Another one of the HIPAA hard drive wipe requirements is known as destruction. Today, many hard drives incorporate solid state drive (SSD) technology. Instead of using magnetic components, Solid-state drives (i.e., flash drives, SD cards, USB drives) rely on an embedded processor, or “brain”, and interconnected flash memory chips that retain data even when no power is present. Degaussing cannot sanitize non-magnetic media such as SSD technology. Since this technology cannot be sanitized through purging, it must be sanitized through destruction. One method of destruction is shredding. Shredding requires use of a shredding device that must be capable of cutting the devices into as many tiny pieces as possible, without the device becoming stuck in the shredder during the process. Additional destruction techniques include disintegrating, pulverizing, melting, or incinerating the hard drive, so that all data has been destroyed.
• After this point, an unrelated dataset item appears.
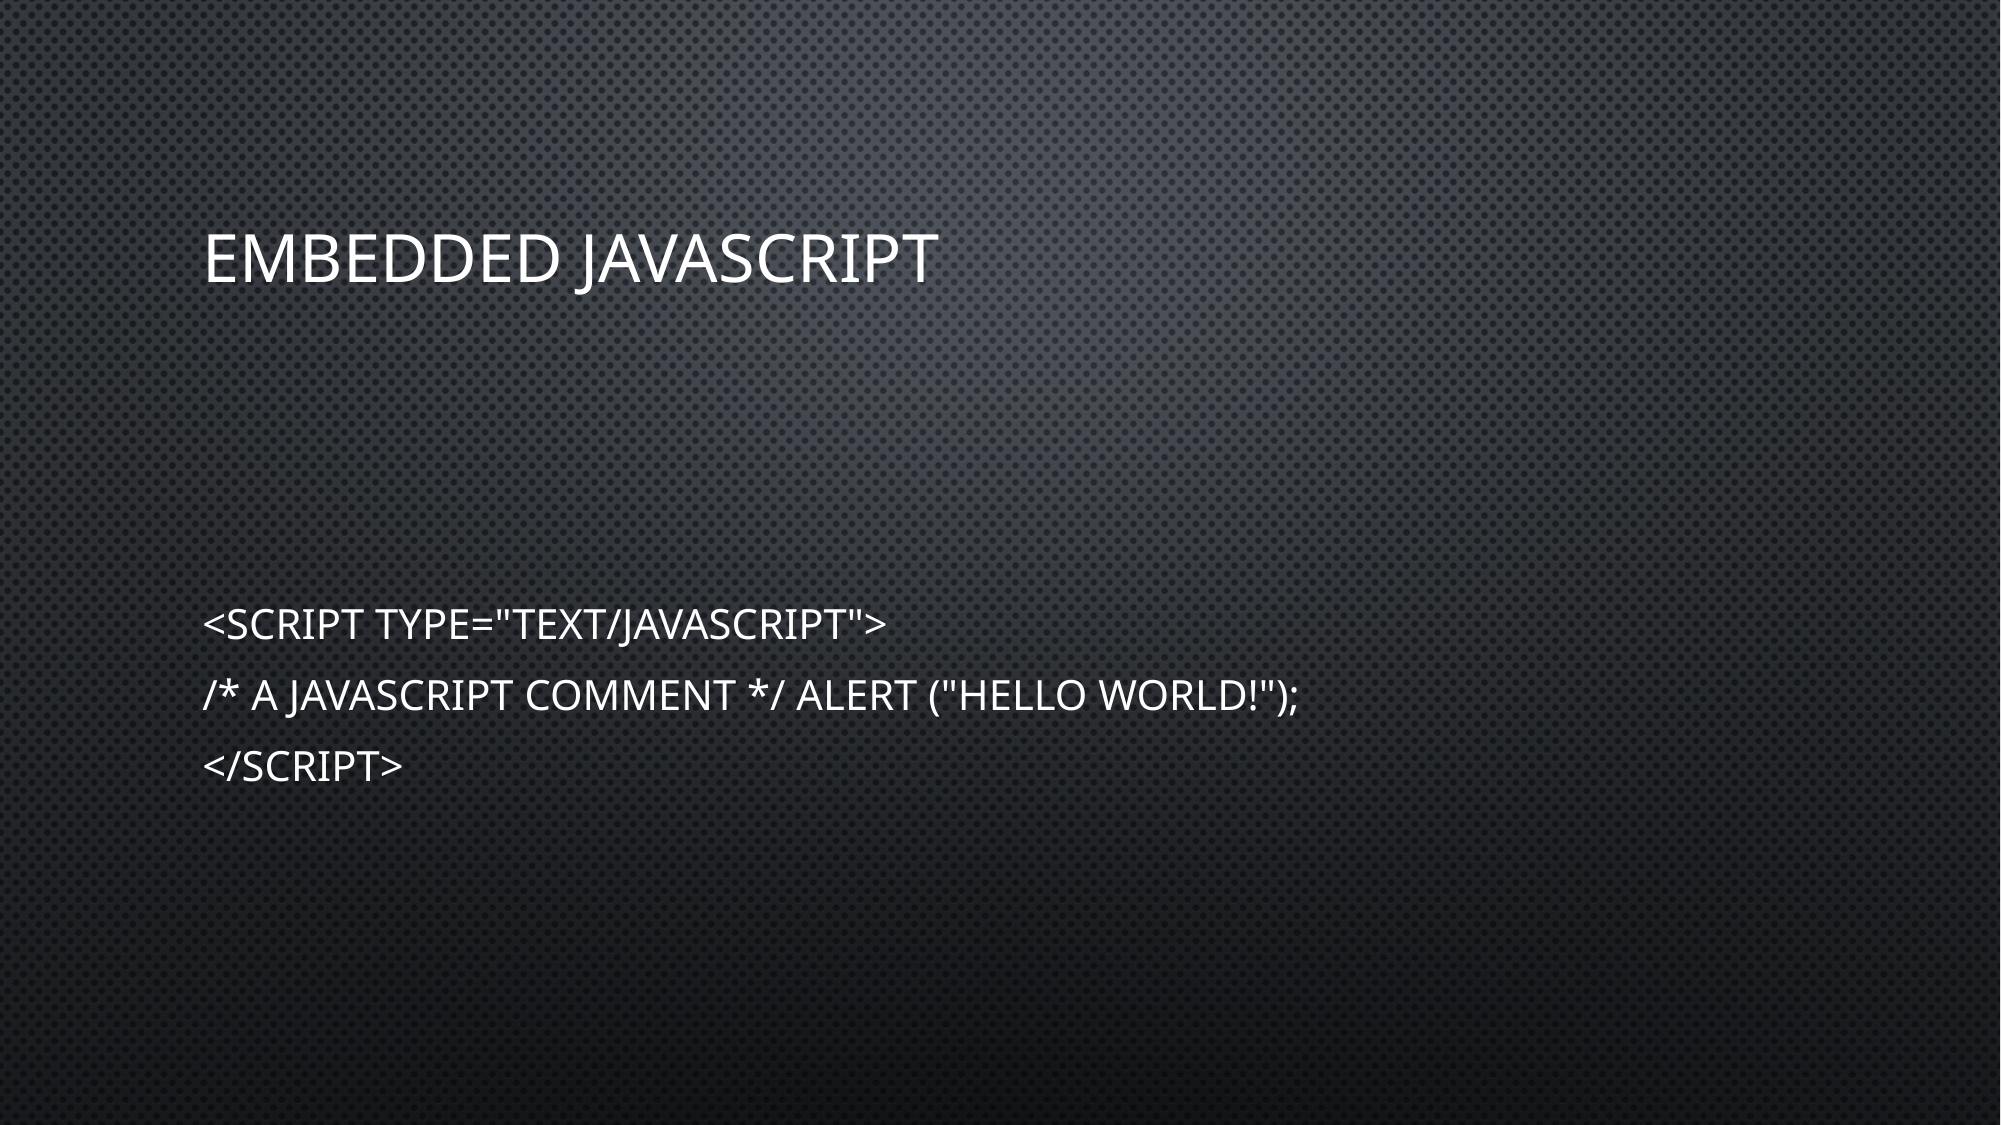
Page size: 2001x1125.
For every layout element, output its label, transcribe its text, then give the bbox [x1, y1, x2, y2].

title EMBEDDED JAVASCRIPT [187, 99, 1813, 413]
list <script type="text/javascript"> /* a javascript comment */ alert ("hello world!"); </script> [187, 437, 1813, 950]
HIPAA Hard Drive Wipe Requirements: Keeping Track of Sanitization

To demonstrate that data has been rendered irretrievable, providers and business associates should prepare a detailed certificate of sanitization for each hard drive that has been sanitized. A sample certificate of sanitization can be found as “Appendix G” to the NIST publication. This certificate can be printed or electronic, and serves to validate that hard drive data has been rendered irretrievable. The certificate typically lists each storage device by serial number. A detailed certificate also describes the type of sanitization (i.e., Clear, Purge, Destroy), method used (i.e., degauss, overwrite, block erase, crypto erase, etc.), and the type of verification methods used.